Insights & Learning
The CollabTech round allowed us to rapidly test a novel idea for public goods funding and offered valuable learnings in a short period of time thanks to a rapid prototyping approach. This retrospective shares the general outcomes and captures reflections by the team, as well as recommendations for the future.
Context
This round included a novel experiment with a Thresholds mechanism, where projects had to declare the minimum amount of funds they needed to deliver value. Projects not reaching the threshold (with donations+matching funds) would see their funds redistributed.
The algorithm used progressively eliminated the projects starting with those further away from their threshold.
Results Overview
We received over 70 applications, leading to the following results:
Overall Data Insights
The top-performing projects were those that had been aligned for a significant period with the community, participating in talks, demos, etc. Notably, RnDAO reached the second spot thanks to the co-marketing effect of organising the round.
The funds recovered provided welcome revenue and reduced RnDAO’s operational loss from designing and running the round from $7.5k to about $3.9k.
Out of 29 projects, 16 reached their threshold and saw additional redistribution from the matching funds. While 13 projects received not maching funds.
3 projects would not have reached their threshold without the redistribution. I.e. 10% more projects were sufficiently funded to deliver value thanks to the mechanism.
11 projects (37%) would have received matching funds but didn’t as they failed to meet the threshold.
Out of the 13 projects not receiving any funds, 2 had donations but were ruled out by the gitcoin algorithm.
$4.856 (16%) of the funds in the matching pool were redistributed from projects that would not have been sufficiently funded to deliver value to projects that were sufficiently funded. Out of which $909 (3%) went to the 3 projects that would otherwise not have met their threshold.
Qualitative insights
We found 3 significant challenges in the model:
Operational complexity
The mechanism added complexity to the operation of the round, requiring significant education. Although this complexity could be reduced slightly with a better configuration of the round, or even reduced significantly with a UI tailored for the thresholds mechanism, it remains an important concern (see below)
Cultural assumptions
The mechanism was designed under the assumption that teams would apply for a specific, bound project. However, the applications show that most teams that applied use Gitcoin rounds to “top up” their funding. As such, there was a mismatch between the regular usage of Gitcoin rounds and the threshold mechanism.
Assessment requirements
Due to cultural assumptions about what Gitcoin rounds are for, most teams devised a threshold as an afterthought. This was somewhat discernible in the applications but effective policing would have required managerial resources the team didn’t have (i.e. would have required operating like a grant committee with significant due diligence capabilities ). We have the impression that most thresholds were at best inaccurate representations of the reality of the projects and, at worst, complete fabrications with no connection to the actual use of funds, but we can’t know.
Conclusions and recommendations
We’re excited to see reflected in the data the redistribution of funds in a way that could increase the effectiveness of capital allocation by ecosystems. Showing 16% of funds reallocated, and 3% of funds reallocated having a transformative effect (from allocated to insufficiently funded projects to allocated to now sufficiently funded ones).

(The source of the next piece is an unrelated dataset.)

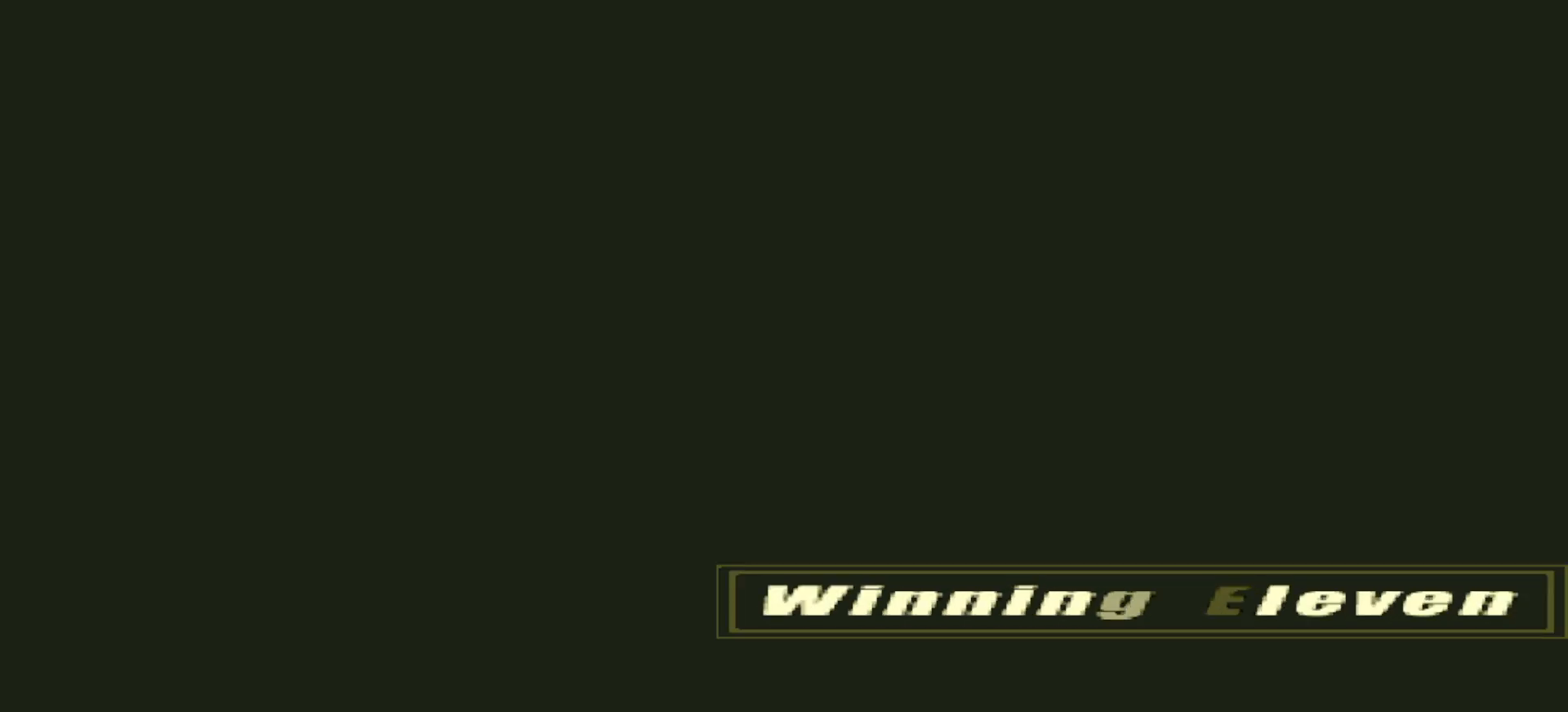
{"buttons": [], "events": []}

However, the qualitative challenges encountered are significant and put into question the validity of the quantitative insights.
Moving forward, we see promise in the use of thresholds as a mechanism if significant resources can be dedicated to both storytelling (i.e. education) and product. As such, we could expect rounds with Thresholds to become a separate product from Gitcoin rounds, both in brand and functionality.
We’d love to know whether the Gitcoin community would like to see us, RnDAO, carry further R&D on this concept.